Description
Classification and Regression with Structured and Mixed-Type Data.
Description
Implementation of Energy Trees, a statistical model to perform classification and regression with structured and mixed-type data. The model has a similar structure to Conditional Trees, but brings in Energy Statistics to test independence between variables that are possibly structured and of different nature. Currently, the package covers functions and graphs as structured covariates. It builds upon 'partykit' to provide functionalities for fitting, printing, plotting, and predicting with Energy Trees. Energy Trees are described in Giubilei et al. (2022) <arXiv:2207.04430>.
README.md
etree
The goal of etree is to provide a friendly implementation of Energy Trees, a model for classification and regression with structured and mixed-type data.
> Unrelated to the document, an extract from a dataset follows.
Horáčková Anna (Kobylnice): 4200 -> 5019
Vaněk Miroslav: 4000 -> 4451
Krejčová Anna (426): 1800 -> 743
The package currently cover functions and graphs as structured covariates.
Installation
You can install the development version of etree from GitHub with:
# install.packages("devtools")
devtools::install_github("ricgbl/etree")
Example
This is a basic example which shows how to fit an Energy Tree for regression using a toy dataset with four covariates of different types: numeric, nominal, functional, and in the form of graphs.
library(etree)
# Covariates
nobs <- 100
cov_num <- rnorm(nobs)
cov_nom <- factor(rbinom(nobs, size = 1, prob = 0.5))
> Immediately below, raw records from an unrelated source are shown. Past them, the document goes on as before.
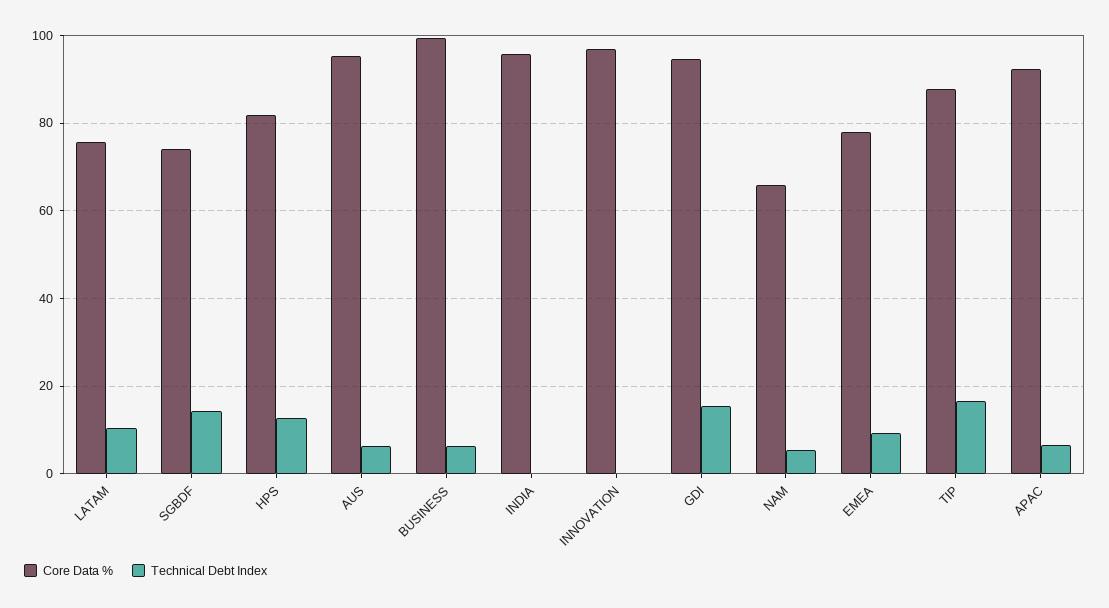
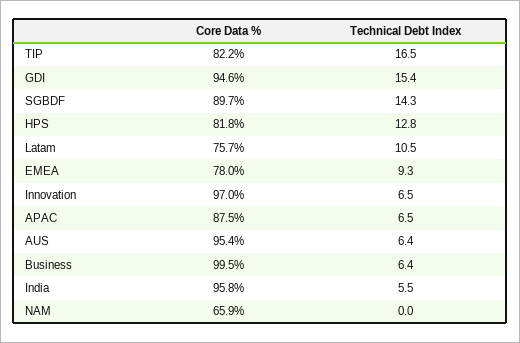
Core Data %, SGBDF: 74 -> 89.7
Technical Debt Index, INDIA: 0 -> 5.5
Technical Debt Index, INNOVATION: 0 -> 6.5
Technical Debt Index, NAM: 6 -> 0
Core Data %, TIP: 88 -> 82.2
Core Data %, APAC: 92 -> 87.5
cov_gph <- lapply(1:nobs, function(j) igraph::sample_gnp(100, 0.2))
cov_fun <- fda.usc::rproc2fdata(nobs, seq(0, 1, len = 100), sigma = 1)
cov_list <- list(cov_num, cov_nom, cov_gph, cov_fun)
# Response variable
resp_reg <- cov_num ^ 2
# Energy Tree fit
etree_fit <- etree(response = resp_reg,
covariates = cov_list)
#> Warning: executing %dopar% sequentially: no parallel backend registered
#> Warning in .create_newcov(covariates = covariates, response = response, : No
#> names available for covariates. Numbers are used instead.
Additional and more complex examples can be found in the package’s vignettes.